NBISweden / GenErode

GitHub repository for GenErode, a Snakemake pipeline for the analysis of whole-genome sequencing data from historical and modern samples to study patterns of genome erosion.
GNU General Public License v3.0
23 stars 7 forks source link

compressing vcf file (rule remove_CpG_vcf - 8.1_vcf_CpG_filtering.smk) #19

Closed ndussex closed 2 years ago

ndussex commented 2 years ago

Hi,

In the '8.1_vcf_CpG_filtering.smk' file, the rule 'remove_CpG_vcf' uses bedtools intersect to generate a vcf file without CpG sites, such as:

bedtools intersect -a {input.vcf} -b {input.bed} -header -sorted -g {input.genomefile} > {output.filtered} 2> {log}

However, the {output.filtered} file is not compressed and thus very large, which means that a project directory can very quickly be full.

Would it be possible to compress this vcf file to save space with something like below to generate a *vcf.gz file?
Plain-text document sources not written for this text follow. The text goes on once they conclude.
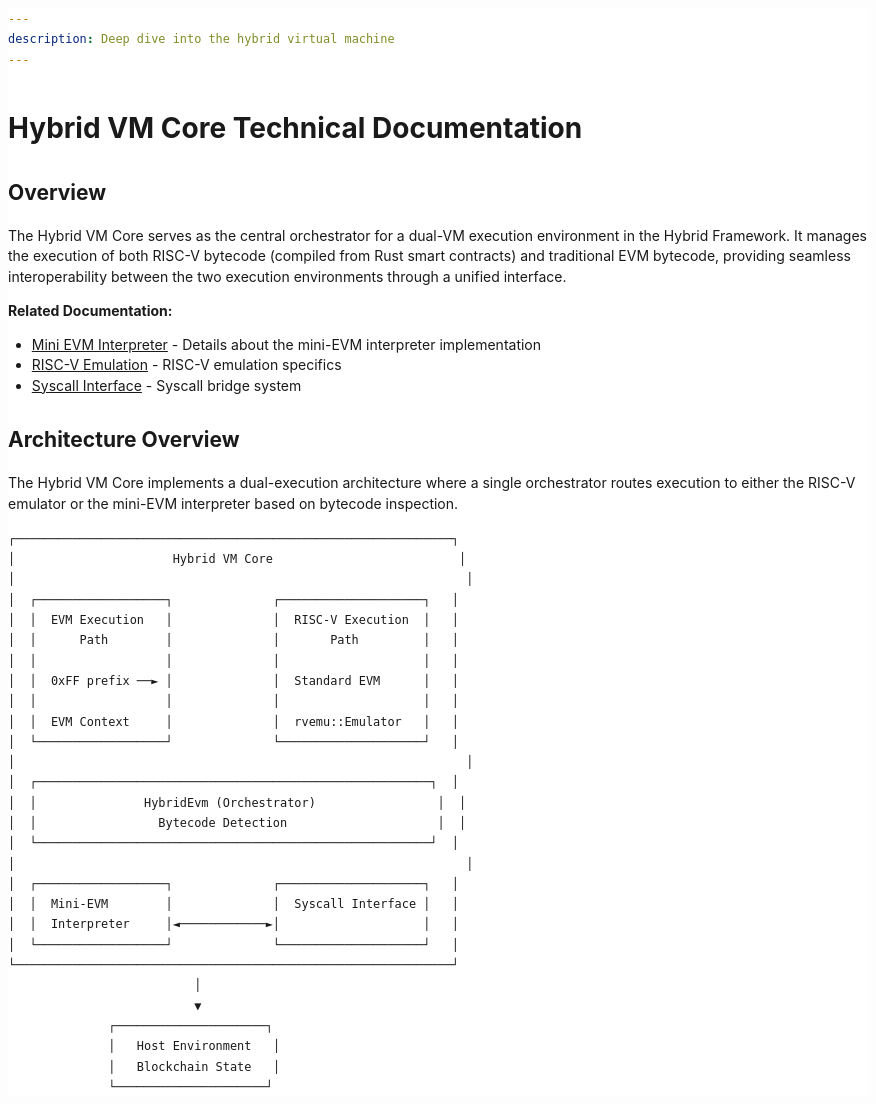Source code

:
 ```yaml
---
description: Deep dive into the hybrid virtual machine
---
```


# Hybrid VM Core Technical Documentation

## Overview

The Hybrid VM Core serves as the central orchestrator for a dual-VM execution environment in the Hybrid Framework. It manages the execution of both RISC-V bytecode (compiled from Rust smart contracts) and traditional EVM bytecode, providing seamless interoperability between the two execution environments through a unified interface.

**Related Documentation:**
- [Mini EVM Interpreter](./mini-evm-interpreter.md) - Details about the mini-EVM interpreter implementation
- [RISC-V Emulation](./riscv-emulation.md) - RISC-V emulation specifics
- [Syscall Interface](./syscall-interface.md) - Syscall bridge system

## Architecture Overview

The Hybrid VM Core implements a dual-execution architecture where a single orchestrator routes execution to either the RISC-V emulator or the mini-EVM interpreter based on bytecode inspection.

```
┌─────────────────────────────────────────────────────────────┐
│                      Hybrid VM Core                          │
│                                                               │
│  ┌──────────────────┐              ┌────────────────────┐   │
│  │  EVM Execution   │              │  RISC-V Execution  │   │
│  │      Path        │              │       Path         │   │
│  │                  │              │                    │   │
│  │  0xFF prefix ──► │              │  Standard EVM      │   │
│  │                  │              │                    │   │
│  │  EVM Context     │              │  rvemu::Emulator   │   │
│  └──────────────────┘              └────────────────────┘   │
│                                                               │
│  ┌───────────────────────────────────────────────────────┐  │
│  │               HybridEvm (Orchestrator)                 │  │
│  │                 Bytecode Detection                     │  │
│  └───────────────────────────────────────────────────────┘  │
│                                                               │
│  ┌──────────────────┐              ┌────────────────────┐   │
│  │  Mini-EVM        │              │  Syscall Interface │   │
│  │  Interpreter     │◄────────────►│                    │   │
│  └──────────────────┘              └────────────────────┘   │
└─────────────────────────────────────────────────────────────┘
                          │
                          ▼
              ┌─────────────────────┐
              │   Host Environment   │
              │   Blockchain State   │
              └─────────────────────┘
```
bedtools intersect -a {input.vcf} -b {input.bed} -header -sorted -g {input.genomefile} | bgzip -c > {output.filtered} 2> {log}

Much appreciated, Nic

verku commented 2 years ago

Hi! The bedtools container used by the pipeline does not contain bgzip, so we'll create a new Docker container with bedtools and tabix/bgzip so that it's possible to compress the file.